OBJECTIVE  To mine and analyze the adverse drug reaction(ADR) of arsenic trioxide and explore its potential adverse reactions, so as to provide reference for the safe and rational use of drugs in clinical practice.

METHODS  Relative ADR reports of arsenic trioxide from the first quarter of 1998 to the second quarter of 2023 in the FDA Adverse Event Reporting System(FAERS) database were collected; conduct data mining by utilizing the reporting odds ratio method within the proportional imbalance method and the comprehensive criteria method of the UK Medicines and Healthcare Products Regulatory Agency. ADR reports were described and classified according to the system organ class(SOC) and preferred term(PT) in the Medical Dictionary for Regulatory Activities.

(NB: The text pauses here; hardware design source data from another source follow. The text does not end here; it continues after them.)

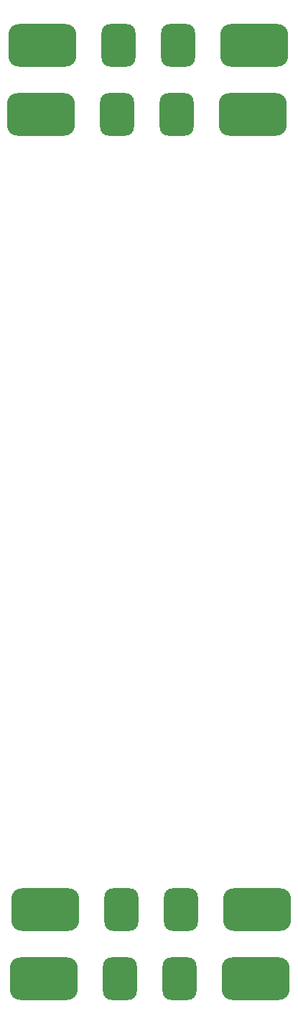
<source format=gbr>
%TF.GenerationSoftware,KiCad,Pcbnew,6.0.7-f9a2dced07~116~ubuntu20.04.1*%
%TF.CreationDate,2022-11-23T13:06:06+01:00*%
%TF.ProjectId,board,626f6172-642e-46b6-9963-61645f706362,rev?*%
%TF.SameCoordinates,Original*%
%TF.FileFunction,Paste,Bot*%
%TF.FilePolarity,Positive*%
%FSLAX46Y46*%
G04 Gerber Fmt 4.6, Leading zero omitted, Abs format (unit mm)*
G04 Created by KiCad (PCBNEW 6.0.7-f9a2dced07~116~ubuntu20.04.1) date 2022-11-23 13:06:06*
%MOMM*%
%LPD*%
G01*
G04 APERTURE LIST*
G04 Aperture macros list*
%AMRoundRect*
0 Rectangle with rounded corners*
0 $1 Rounding radius*
0 $2 $3 $4 $5 $6 $7 $8 $9 X,Y pos of 4 corners*
0 Add a 4 corners polygon primitive as box body*
4,1,4,$2,$3,$4,$5,$6,$7,$8,$9,$2,$3,0*
0 Add four circle primitives for the rounded corners*
1,1,$1+$1,$2,$3*
1,1,$1+$1,$4,$5*
1,1,$1+$1,$6,$7*
1,1,$1+$1,$8,$9*
0 Add four rect primitives between the rounded corners*
20,1,$1+$1,$2,$3,$4,$5,0*
20,1,$1+$1,$4,$5,$6,$7,0*
20,1,$1+$1,$6,$7,$8,$9,0*
20,1,$1+$1,$8,$9,$2,$3,0*%
G04 Aperture macros list end*
%ADD10RoundRect,1.250000X-2.750000X-1.250000X2.750000X-1.250000X2.750000X1.250000X-2.750000X1.250000X0*%
%ADD11RoundRect,1.000000X-1.000000X-1.500000X1.000000X-1.500000X1.000000X1.500000X-1.000000X1.500000X0*%
G04 APERTURE END LIST*
D10*
%TO.C,U21*%
X85031047Y-205104953D03*
D11*
X94031047Y-205104953D03*
X101031047Y-205104953D03*
D10*
X110031047Y-205104953D03*
%TD*%
%TO.C,U19*%
X85177047Y-196976953D03*
D11*
X94177047Y-196976953D03*
X101177047Y-196976953D03*
D10*
X110177047Y-196976953D03*
%TD*%
%TO.C,U19*%
X84845500Y-95331000D03*
D11*
X93845500Y-95331000D03*
X100845500Y-95331000D03*
D10*
X109845500Y-95331000D03*
%TD*%
%TO.C,U21*%
X84699500Y-103459000D03*
D11*
X93699500Y-103459000D03*
X100699500Y-103459000D03*
D10*
X109699500Y-103459000D03*
%TD*%
M02*

</source>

RESULTS  A total of 2 084 cases of ADR reports related to arsenic trioxide were retrieved; involving 924 male patients and 841 female patients. There were more patients aged ≥35(1 276 cases), the main reporting country being the United States(429 cases, 20.59%), and a total of 1 914 cases of severe ADR, accounting for 91.84%, mainly leading to hospitalized(711 cases, 34.12%) and died(296 cases, 14.20%). A total of 358 ADR signals were excavated, involving 24 types of SOC, mainly including investigations(1 169 cases, 21.17%) and nervous system disorders(361 cases, 6.54%); the main ADR with a high frequency of occurrence were electrocardiogram QT prolonged, differentiation syndrome, pyrexia, dyspnoea, and other PTs, the drug instructions didn’t include pneumonia, white blood cell count decreased, and disease progression. The signal intensity ranking high was mainly characterized by differentiation syndrome, haematopoietic neoplasm, hyperleukocytosis and other PT, and myopericarditis, septic embolus, and central nervous system haemorrhage were not included in the drug instructions.

CONCLUSION  Arsenic trioxide can cause a high proportion of serious ADR, and attention should be paid to ADR that occur frequently and are not included in the instructions. Before, during, and during the follow-up phase of medication treatment, relevant monitoring and reporting work should be carried out, to effectively ensure the safety of medication for patients.